“Non ho la bacchetta magica, si deve tornare a vincere attraverso il lavoro”. Quando, il giorno della sua presentazione ad Appiano Gentile, Roberto Mancini ha chiarito così la sua posizione in merito al lavoro ciò che si apprestava a svolgere, sembrava la solita frase fatta. Oggi, soprattutto dopo la partita di ieri sera all’Olimpico, le sue parole hanno acquisito molta concretezza, affievolendo l’entusiasmo iniziale dopo il cambio in panchina. L’Inter vista contro la Roma ha mostrato qualcosa di buono dal punto di vista dell’approccio e della mentalità, di certo più sfrontata e propositiva. Ma è stato evidente l’imbarazzo difensivo contro, giusto sottolinearlo, la seconda forza del campionato che ha giocatori di grande livello dalla cintola in su. La difesa a 4 con Ranocchia e Juan Jesus centrali e Campagnaro-Dodò sugli esterni ha sofferto le pene dell’inferno contro un inarrestabile Gervinho e gli inserimenti di Ljajic, Pjanic, Totti e Nainggolan.
Per lunghi tratti l’Inter è rimasta in balia della manovra avvolgente e verticale dei giallorossi, mostrando enormi lacune nei movimenti difensivi. Il primo gol della Roma è emblematico: scambio Maicon-Ljajic, Kuzmanovic non segue il taglio del serbo, Dodò resta impalato sul brasiliano, Juan si trova in mezzo e né Ranocchia né Campagnaro scalano, lasciando Gervinho solo davanti alla porta. Errore grossolano, il peggiore dei tanti visti nelle prime tre uscite stagionali di Mancini (Milan, Dnipro e appunto Roma). Non che sia stato l’unico, perché anche nel prosieguo del match troppe volte i difensori si sono trovati a fronteggiare gli uno contro uno di giallorossi più veloci, senza poter contare sull’aiuto di un compagno. Il vero mismatch perso malamente dall’Inter è stato sulla propria fascia sinistra, con Dodò e soprattutto Juan incapaci di arginare l’ivoriano e mettendo in difficoltà l’intero reparto. Oltre alle prestazione negativa dei singoli (nessuno merita la sufficienza), il vero aspetto preoccupante è la prova del reparto, che evidentemente dopo mesi di difesa a tre fatica a metabolizzare il cambiamento. In particolare i due centrali sembrano in costante sofferenza, perché l’abitudine ad avere un centrale alle loro spalle li porta a intervenire con meno cattiveria (Ranocchia) e scarso tempismo (Juan), dimenticando di non avere il tappabuchi che rimedi ai loro errori. Se poi gli esterni non sono il primo ostacolo all’avversario di turno, è ovvio che le imperfezioni dei due centrali vengano rimarcate.

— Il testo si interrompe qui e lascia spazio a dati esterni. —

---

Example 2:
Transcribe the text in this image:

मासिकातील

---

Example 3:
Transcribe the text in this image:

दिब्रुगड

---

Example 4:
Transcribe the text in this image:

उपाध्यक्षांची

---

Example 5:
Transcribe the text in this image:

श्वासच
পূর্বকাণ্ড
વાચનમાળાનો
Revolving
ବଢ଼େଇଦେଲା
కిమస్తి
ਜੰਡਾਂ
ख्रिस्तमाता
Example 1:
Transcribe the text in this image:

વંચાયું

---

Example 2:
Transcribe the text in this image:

A questo punto, l’unica soluzione è il lavoro, come dice Mancini. Provare, provare e provare ancora le situazioni di gioco con la linea a 4, abituando tutti i difensori a scalare al momento giusto e uscire solo quando serve. Al contempo, il Mancio dovrà lavorare anche al filtro in mezzo al campo, visto che mediani bravi nella fase di interdizione non mancano, coinvolgendo però anche chi parte da posizioni più avanzate e ha la tendenza a non supportare a dovere la fase difensiva. A prescindere dal fatto che questa rosa sia stata costruita per un altro allenatore, questo non significa che ci si debba rassegnare vivendo alla giornata. Non avrebbe avuto senso allora puntare su un allenatore con tanta esperienza internazionale. Ora che le due partite complicate sono state archiviate (appena un punto) ci si attende già domenica prossima un’altra prova di carattere e soprattutto un’organizzazione tattica migliore, sperando nel riscatto dei singoli che stanno vivendo un periodo di difficoltà e già sono stati etichettati come inadatti a prescindere dal modulo.